Nosang Myung, the Bernard Keating-Crawford Professor of Engineering at the University of Notre Dame, works with graduate student, Suporna Paul, in Myung’s lab in McCourtney Hall. (Photo by Wes Evard/University of Notre Dame)
Prof. Nosang Myung and Ph.D. student Suporna Paul in his lab in McCourtney Hall of Molecular Sciences and Engineering (Photo by Wes Evard/University of Notre Dame)

“Working with Nosang is energizing as he shares his vision for how he can intelligently sense the world around us with novel electrochemistry.”

Myung and his research group are known for inventing new nanoengineered materials and applying these materials to create new spintronics, sensors, electronics, and optoelectronics, as well as devices for energy harvesting and environmental remediation.

Some of Myung’s recent inventions include a multi-functional water filter and a prototype of an electronic nose that mimics the capabilities of a human nose.

“The College of Engineering is very proud to see Professor Myung’s accomplishments recognized in this way,” said Patricia J. Culligan, the Matthew H. McCloskey Dean. “His work translates into innovations that directly benefit society, enabling us to fulfill our vision to engineer a better world for all. It’s a great honor to have NAI fellows like Nosang on our faculty.”

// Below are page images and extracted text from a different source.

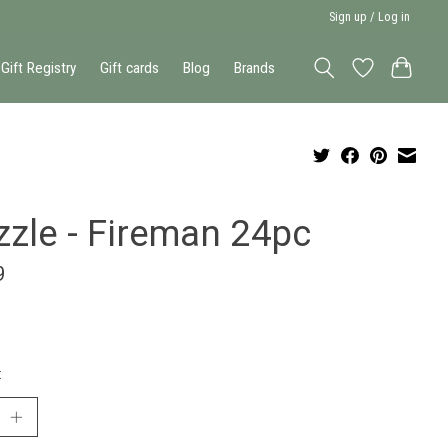
Sign up / Log in
Gift Registry
Gift cards
Blog
Brands
zzle - Fireman 24pc
9
:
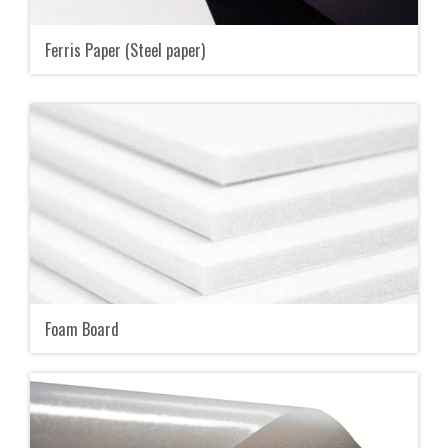
Ferris Paper (Steel paper)
Foam Board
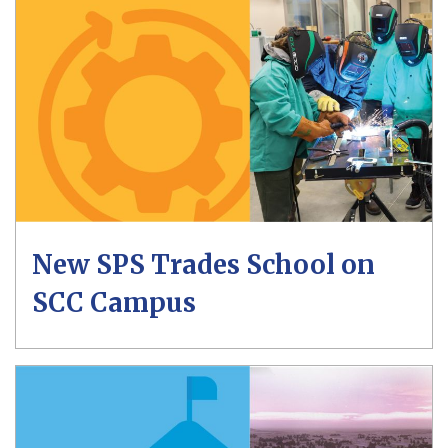
New SPS Trades School on
SCC Campus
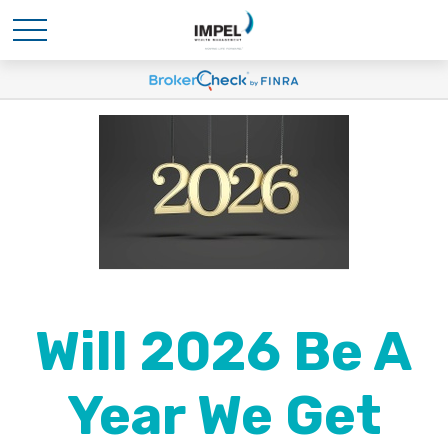
Will 2026 Be A
Year We Get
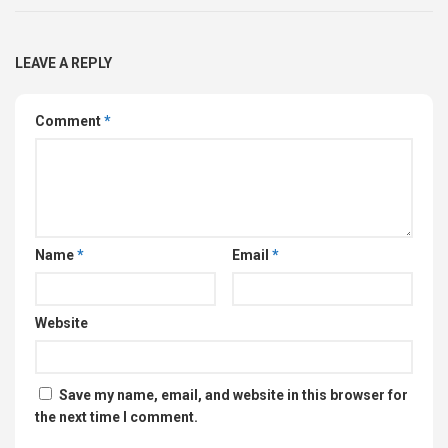
LEAVE A REPLY
Comment
*
Name
*
Email
*
Website
Save my name, email, and website in this browser for
the next time I comment.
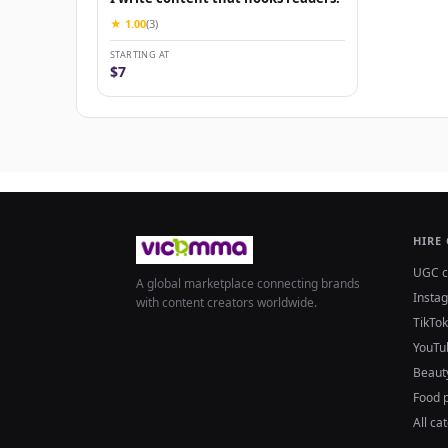
★ 1.00
(3)
STARTING AT
$7
HIRE
UGC c
A global marketplace connecting brands
Insta
with content creators worldwide.
TikTok
YouTu
Beaut
Food 
All ca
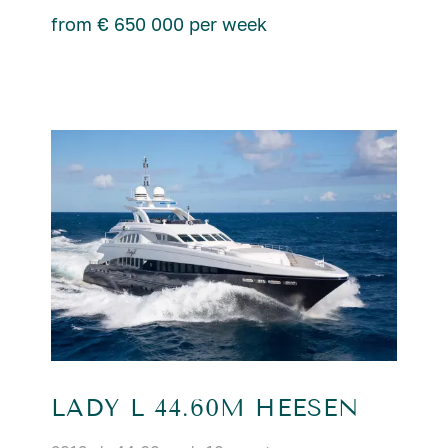
from € 650 000 per week
LADY L 44.60M HEESEN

Myung and his team are currently developing sensor systems to advance precision health and environmental sustainability. For example, his group developed a wearable sensor that can alert military personnel about the presence of harmful gasses and other threats and a sensor that detects greenhouse gasses.

“For me, the goal behind each invention is simple: to bring new technologies into the hands of people who can benefit from them,” Myung said. “I am honored that this work is receiving recognition and that others are noticing it as a step in the right direction. That gives our team a chance to spread our message about using engineering to be a force for good in the world.”

Myung is the director of the Analytical Science and Engineering (ASEND) Core Facility within Notre Dame Research as well as the micro- and nanoscale biomedical instrumentation theme leader at Notre Dame’s Berthiaume Institute for Precision Health.

Myung’s official induction into the 2022 class of NAI Fellows will take place at the NAI Annual Meeting on June 27, 2023, in Washington, D.C.